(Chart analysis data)
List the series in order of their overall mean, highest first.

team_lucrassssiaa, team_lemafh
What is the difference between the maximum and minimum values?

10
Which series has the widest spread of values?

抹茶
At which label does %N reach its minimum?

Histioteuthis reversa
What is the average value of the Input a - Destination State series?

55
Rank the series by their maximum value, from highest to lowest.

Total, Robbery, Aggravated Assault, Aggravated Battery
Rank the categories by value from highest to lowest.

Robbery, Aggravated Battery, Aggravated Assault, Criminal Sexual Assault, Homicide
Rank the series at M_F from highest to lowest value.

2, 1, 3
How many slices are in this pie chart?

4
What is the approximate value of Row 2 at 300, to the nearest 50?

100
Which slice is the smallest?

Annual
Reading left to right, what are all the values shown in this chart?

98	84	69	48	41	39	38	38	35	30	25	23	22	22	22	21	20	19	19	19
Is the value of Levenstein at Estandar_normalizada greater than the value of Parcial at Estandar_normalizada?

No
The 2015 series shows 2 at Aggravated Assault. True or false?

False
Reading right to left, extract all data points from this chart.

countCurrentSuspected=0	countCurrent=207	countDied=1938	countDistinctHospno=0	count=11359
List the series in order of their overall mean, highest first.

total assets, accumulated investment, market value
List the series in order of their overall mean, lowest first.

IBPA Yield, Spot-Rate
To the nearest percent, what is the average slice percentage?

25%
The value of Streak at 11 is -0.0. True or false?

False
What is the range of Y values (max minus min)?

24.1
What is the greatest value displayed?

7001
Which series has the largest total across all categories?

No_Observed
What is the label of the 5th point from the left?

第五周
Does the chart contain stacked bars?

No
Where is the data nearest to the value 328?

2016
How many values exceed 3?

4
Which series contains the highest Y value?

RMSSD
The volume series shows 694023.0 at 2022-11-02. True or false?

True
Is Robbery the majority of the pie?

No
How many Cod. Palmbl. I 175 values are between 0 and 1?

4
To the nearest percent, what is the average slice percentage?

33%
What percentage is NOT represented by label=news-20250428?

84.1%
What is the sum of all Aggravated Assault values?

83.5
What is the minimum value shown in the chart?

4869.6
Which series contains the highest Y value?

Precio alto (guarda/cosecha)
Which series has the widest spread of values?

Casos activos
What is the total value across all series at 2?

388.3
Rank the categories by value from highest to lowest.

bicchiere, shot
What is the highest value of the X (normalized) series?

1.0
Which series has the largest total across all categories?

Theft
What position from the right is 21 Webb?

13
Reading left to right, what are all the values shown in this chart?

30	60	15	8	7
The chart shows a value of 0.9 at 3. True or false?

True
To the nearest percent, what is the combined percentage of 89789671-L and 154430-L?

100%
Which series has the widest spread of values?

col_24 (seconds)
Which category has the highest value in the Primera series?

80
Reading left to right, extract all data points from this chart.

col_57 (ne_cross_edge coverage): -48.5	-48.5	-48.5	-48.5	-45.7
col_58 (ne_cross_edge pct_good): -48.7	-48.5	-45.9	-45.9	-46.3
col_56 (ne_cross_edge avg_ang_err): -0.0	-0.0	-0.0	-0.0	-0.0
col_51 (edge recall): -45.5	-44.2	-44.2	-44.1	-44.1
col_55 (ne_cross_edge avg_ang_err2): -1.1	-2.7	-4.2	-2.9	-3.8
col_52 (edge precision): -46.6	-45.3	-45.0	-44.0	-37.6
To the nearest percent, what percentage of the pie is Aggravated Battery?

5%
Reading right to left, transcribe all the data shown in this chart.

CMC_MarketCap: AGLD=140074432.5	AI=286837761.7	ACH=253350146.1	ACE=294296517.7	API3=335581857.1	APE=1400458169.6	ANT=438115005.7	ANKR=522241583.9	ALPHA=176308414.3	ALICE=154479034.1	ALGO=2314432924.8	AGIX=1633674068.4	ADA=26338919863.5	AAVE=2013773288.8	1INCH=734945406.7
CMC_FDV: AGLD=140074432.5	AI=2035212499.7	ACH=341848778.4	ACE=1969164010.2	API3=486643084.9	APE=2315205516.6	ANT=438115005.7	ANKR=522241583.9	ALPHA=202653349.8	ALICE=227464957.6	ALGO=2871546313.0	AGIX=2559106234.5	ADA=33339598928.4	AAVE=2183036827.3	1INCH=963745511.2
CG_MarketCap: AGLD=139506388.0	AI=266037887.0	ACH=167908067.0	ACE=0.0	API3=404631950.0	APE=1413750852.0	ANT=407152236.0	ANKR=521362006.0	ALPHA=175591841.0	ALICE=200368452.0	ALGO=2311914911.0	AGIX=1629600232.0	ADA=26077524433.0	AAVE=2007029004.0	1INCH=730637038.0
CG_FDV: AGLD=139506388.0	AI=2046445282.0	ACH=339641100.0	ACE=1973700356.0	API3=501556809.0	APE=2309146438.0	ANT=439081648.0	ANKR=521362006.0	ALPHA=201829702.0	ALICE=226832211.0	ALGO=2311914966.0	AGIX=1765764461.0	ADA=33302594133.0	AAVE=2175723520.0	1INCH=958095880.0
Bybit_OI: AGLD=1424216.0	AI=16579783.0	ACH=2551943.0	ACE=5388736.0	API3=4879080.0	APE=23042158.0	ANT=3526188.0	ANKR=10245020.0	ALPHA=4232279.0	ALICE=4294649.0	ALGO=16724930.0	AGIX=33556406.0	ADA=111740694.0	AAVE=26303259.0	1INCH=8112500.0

* [What the exercise asks]
Return, word for word, the stretch of items from the line containing "Total, Robbery, Aggravated" through the line containing "Rank the series at", including both of those lines.

* [Exercise solution]
Total, Robbery, Aggravated Assault, Aggravated Battery
Rank the categories by value from highest to lowest.

Robbery, Aggravated Battery, Aggravated Assault, Criminal Sexual Assault, Homicide
Rank the series at M_F from highest to lowest value.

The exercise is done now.